In 2006, geomicrobiologist Jill Banfield was puzzled by a pattern in the genes of bacteria that had been reassembled in her lab. A repetitive sequence of genetic code bookended stretches of DNA that matched DNA from bacteria-attacking viruses. Other researchers had dubbed the peculiar genetic pattern CRISPR (“clustered regularly interspaced short palindromic repeats”), and Banfield suspected that CRISPR could be an anti-viral defense system.
A professor in earth and planetary science and environmental science, policy, and management, Banfield looked online for fellow Berkeley faculty interested in RNA interference, used by plant and animal cells in their immune response. She located biochemist Jennifer Doudna, a professor of chemistry and molecular cell biology.
Doudna’s lab studied RNA, a chemical cousin of DNA, which is the molecule that codes for life.

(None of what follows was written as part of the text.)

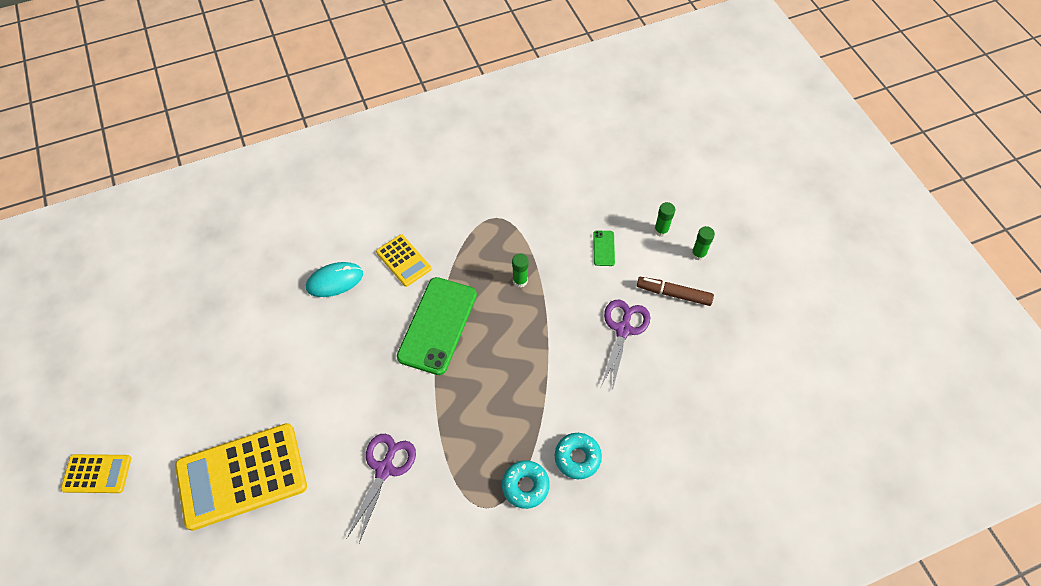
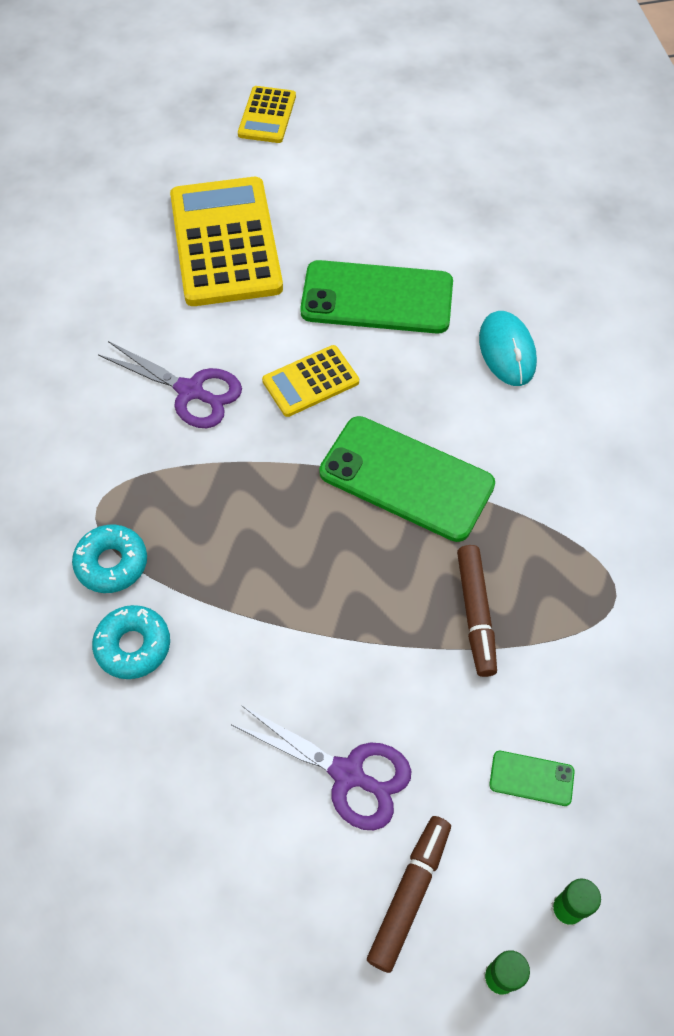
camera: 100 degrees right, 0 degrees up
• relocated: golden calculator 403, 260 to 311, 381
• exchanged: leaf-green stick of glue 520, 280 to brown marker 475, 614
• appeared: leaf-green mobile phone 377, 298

Banfield phoned her. Doudna didn’t know Banfield and had never heard of “crisper” but was intrigued by her colleague’s intensity. As Doudna recalls in the book A Crack in Creation, “… her excitement was palpable even over the phone, so I agreed to meet her for coffee the following week.”
During their conservation at the Free Speech Movement Café, Doudna grew more curious about CRISPR’s unknown function. Her lab could design experiments to test Banfield’s hunch. “At the time,” says Doudna, “there was no experimental evidence that this was in fact an immunity pathway in bacteria, but Jill, with her incredible scientific sense, had the idea that this would be something very interesting for a biochemist like me to investigate.” Doudna followed her curiosity and started probing into the biology of CRISPR.
Ultimately, the Doudna Lab homed in on a protein called Cas9 being key to the CRISPR system. Cas9 can cut a specific sequence of DNA found with the help of an RNA guide. Doudna had begun collaborating with the lab of French microbiologist Emmanuelle Charpentier. Together, the two labs discovered in 2012 that it was possible to control where Cas9 cut DNA by changing the particular RNA guide. Cas9 could be engineered to cut DNA at any point — potentially in any cell within any kind of organism.
On October 7, 2020, Doudna and Charpentier shared the 2020 Nobel Prize in Chemistry for this revelation, which has revolutionized the molecular life sciences around using CRISPR for genome editing. At the press conference, Doudna promptly acknowledged Banfield’s integral role. Later that day at a celebration on Zoom, Banfield praised Doudna’s inspirational research and leadership that has “put UC Berkeley at the center of the genome editing universe.”
At Berkeley, curiosity often leads to collaborative research for transformational change. Doudna and Banfield have co-authored papers and co-advised graduate students. They moved their labs into the same building, home to the Innovative Genomics Institute (IGI) that Doudna launched to lead the responsible development of CRISPR technology for solving global problems in human health and sustainability. As one of IGI’s scientific directors, Banfield oversees microbial discovery for new tools like CRISPR.
Reflecting on all that’s transpired since that auspicious coffee date, Doudna says, “[I] couldn’t have done the work without being here. I don’t think it would have happened if I wasn’t at Berkeley.”